(Stored records)
------------------------------

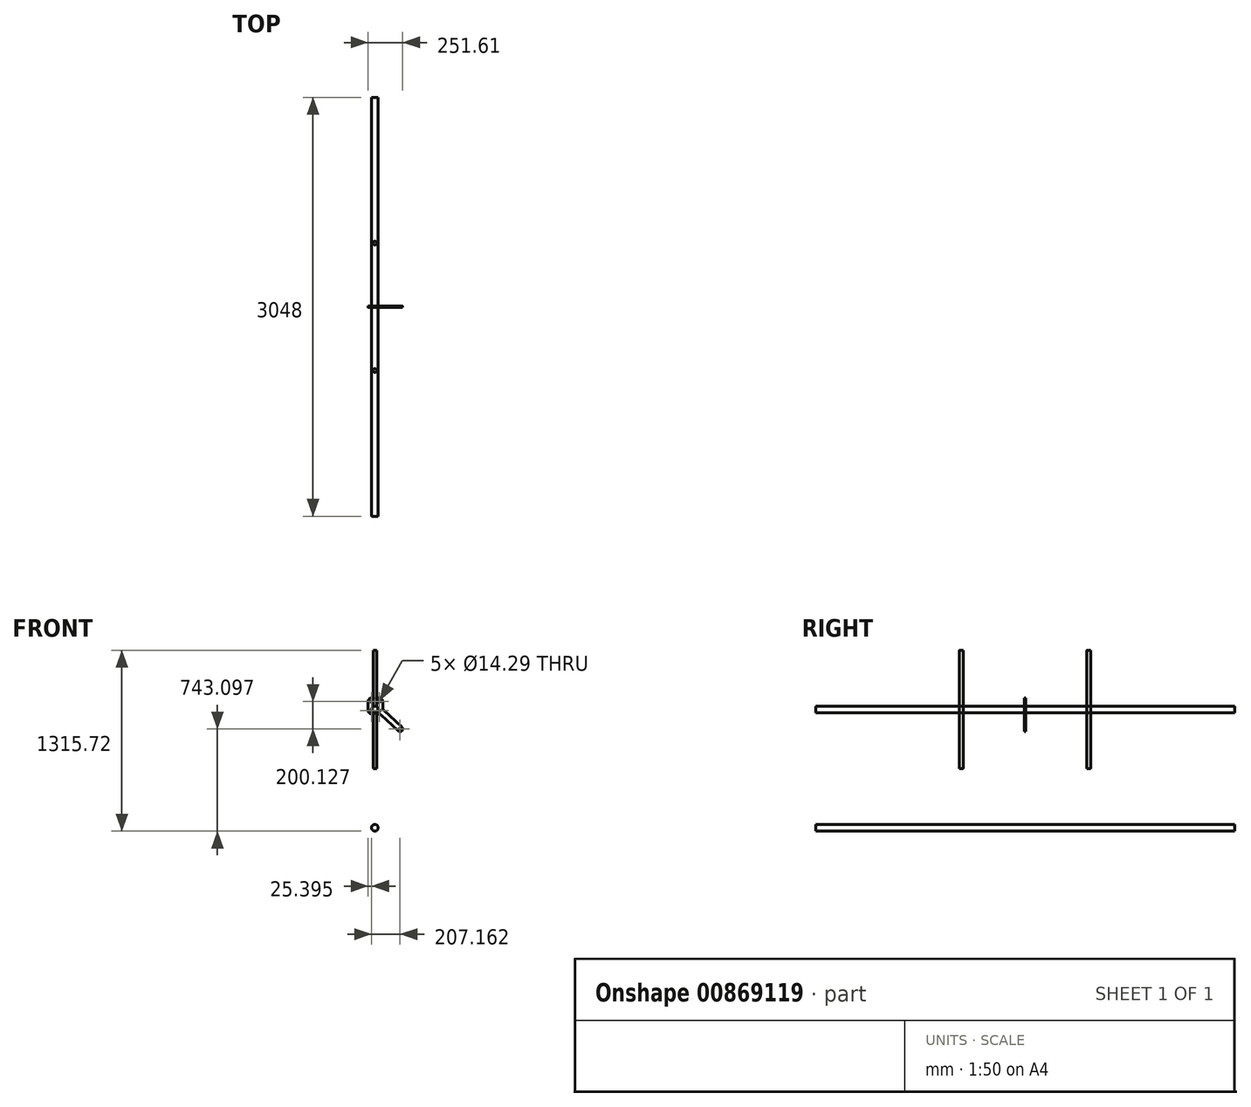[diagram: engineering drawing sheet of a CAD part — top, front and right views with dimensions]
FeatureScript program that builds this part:
annotation { "Feature Type Name" : "Feature", "Feature Type Description" : "" }
export const myFeature = defineFeature(function(context is Context, id is Id, definition is map)
    precondition{}
    {
        {
            var Q0;
            Q0=qCreatedBy(makeId("Front.planeOp"),FACE);
            var sketch = newSketch(context, id + "F0", { "sketchPlane" : qUnion([Q0])});
            skLineSegment(sketch, "E0.bottom", {"start": v(-23.73, 83.43) * mm, "end": v(31.51, 83.43) * mm});
            skLineSegment(sketch, "E0.top", {"start": v(-23.73, -33.1) * mm, "end": v(28.49, -33.1) * mm});
            skLineSegment(sketch, "E0.left", {"start": v(-49.13, 58.03) * mm, "end": v(-49.13, -7.7) * mm});
            skLineSegment(sketch, "E0.right", {"start": v(56.91, 58.03) * mm, "end": v(56.91, 12.69) * mm});
            skCircle(sketch, "E1", {"center": v(183.43, -142.1) * mm, "radius": 7.14 * mm});
            skPoint(sketch, "E2.visualSharp", {"position": v(-49.13, 83.43) * mm});
            skArc(sketch, "E2.filletArc", {"start": v(-23.73, 83.43) * mm, "mid": v(-41.7, 76) * mm, "end": v(-49.13, 58.03) * mm});
            skPoint(sketch, "E3.visualSharp", {"position": v(56.91, 83.43) * mm});
            skArc(sketch, "E3.filletArc", {"start": v(56.91, 58.03) * mm, "mid": v(49.47, 76) * mm, "end": v(31.51, 83.43) * mm});
            skPoint(sketch, "E4.visualSharp", {"position": v(-49.13, -33.1) * mm});
            skArc(sketch, "E4.filletArc", {"start": v(-49.13, -7.7) * mm, "mid": v(-41.7, -25.66) * mm, "end": v(-23.73, -33.1) * mm});
            skLineSegment(sketch, "E5", {"start": v(-49.13, -33.1) * mm, "end": v(56.91, 83.43) * mm, "construction": true});
            skLineSegment(sketch, "E6", {"start": v(3.89, 25.17) * mm, "end": v(183.43, -142.1) * mm, "construction": true});
            skArc(sketch, "E7", {"start": v(170.44, -156.03) * mm, "mid": v(198.09, -154.26) * mm, "end": v(194.74, -126.76) * mm});
            skLineSegment(sketch, "E8", {"start": v(194.74, -126.76) * mm, "end": v(65, -5.9) * mm});
            skLineSegment(sketch, "E9", {"start": v(170.44, -156.03) * mm, "end": v(45.8, -39.92) * mm});
            skArc(sketch, "E10.filletArc", {"start": v(56.91, 12.69) * mm, "mid": v(59.02, 2.55) * mm, "end": v(65, -5.9) * mm});
            skArc(sketch, "E11.filletArc", {"start": v(45.8, -39.92) * mm, "mid": v(37.8, -34.87) * mm, "end": v(28.49, -33.1) * mm});
            skCircle(sketch, "E12", {"center": v(-23.73, 58.03) * mm, "radius": 7.14 * mm});
            skCircle(sketch, "E13.0.1.0", {"center": v(-23.73, -7.7) * mm, "radius": 7.14 * mm});
            skCircle(sketch, "E13.1.0.0", {"center": v(31.51, 58.03) * mm, "radius": 7.14 * mm});
            skCircle(sketch, "E13.1.1.0", {"center": v(31.51, -7.7) * mm, "radius": 7.14 * mm});
            skLineSegment(sketch, "E13.direction1", {"start": v(-23.73, 58.03) * mm, "end": v(31.51, 58.03) * mm, "construction": true});
            skLineSegment(sketch, "E13.direction2", {"start": v(-23.73, 58.03) * mm, "end": v(-23.73, -7.7) * mm, "construction": true});
            skSolve(sketch);
        }
        {
            var Q0;
            Q0=makeQuery(id+"F0.imprint","IMPRINT",FACE,{"disambiguationData":[TD([[makeQuery(id+"F0.imprint","IMPRINT",EDGE,{"derivedFrom":sQuery(id+"F0.wireOp",EDGE,"E0.bottom")}),-1.0]])]});
            extrude(context, id + "F1", {"entities" : qUnion([Q0]), "endBound" : BoundingType.SYMMETRIC, "depth" : 9.52 * mm, "offsetDistance" : 25.4 * mm});
        }
        {
            var Q0;
            Q0=qCreatedBy(makeId("Front.planeOp"),FACE);
            var sketch = newSketch(context, id + "F2", { "sketchPlane" : qUnion([Q0])});
            skCircle(sketch, "E14", {"center": v(0, 0) * mm, "radius": 24.13 * mm});
            skCircle(sketch, "E15", {"center": v(0, -861.06) * mm, "radius": 24.13 * mm});
            skSolve(sketch);
        }
        {
            var Q0;
            Q0 = qSketchRegion(id + "F2", true);
            extrude(context, id + "F3", {"entities" : qUnion([Q0]), "endBound" : BoundingType.SYMMETRIC, "depth" : 3048 * mm, "offsetDistance" : 25.4 * mm});
        }
        {
            var Q0;
            Q0=qCreatedBy(makeId("Top.planeOp"),FACE);
            var sketch = newSketch(context, id + "F4", { "sketchPlane" : qUnion([Q0])});
            skCircle(sketch, "E16", {"center": v(0, 463.55) * mm, "radius": 13.34 * mm});
            skLineSegment(sketch, "E17", {"start": v(-316.47, 0) * mm, "end": v(287.14, 0) * mm, "construction": true});
            skCircle(sketch, "E18.MirrorC", {"center": v(0, -463.55) * mm, "radius": 13.34 * mm});
            skSolve(sketch);
        }
        {
            var Q0;
            Q0 = qSketchRegion(id + "F4", true);
            extrude(context, id + "F5", {"entities" : qUnion([Q0]), "endBound" : BoundingType.SYMMETRIC, "depth" : 861.06 * mm, "offsetDistance" : 25.4 * mm});
        }
    });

------------------------------

Identify each line in the data above that contains the string "visualSharp", with case counting, and copy every such line.

            skPoint(sketch, "E2.visualSharp", {"position": v(-49.13, 83.43) * mm});
            skPoint(sketch, "E3.visualSharp", {"position": v(56.91, 83.43) * mm});
            skPoint(sketch, "E4.visualSharp", {"position": v(-49.13, -33.1) * mm});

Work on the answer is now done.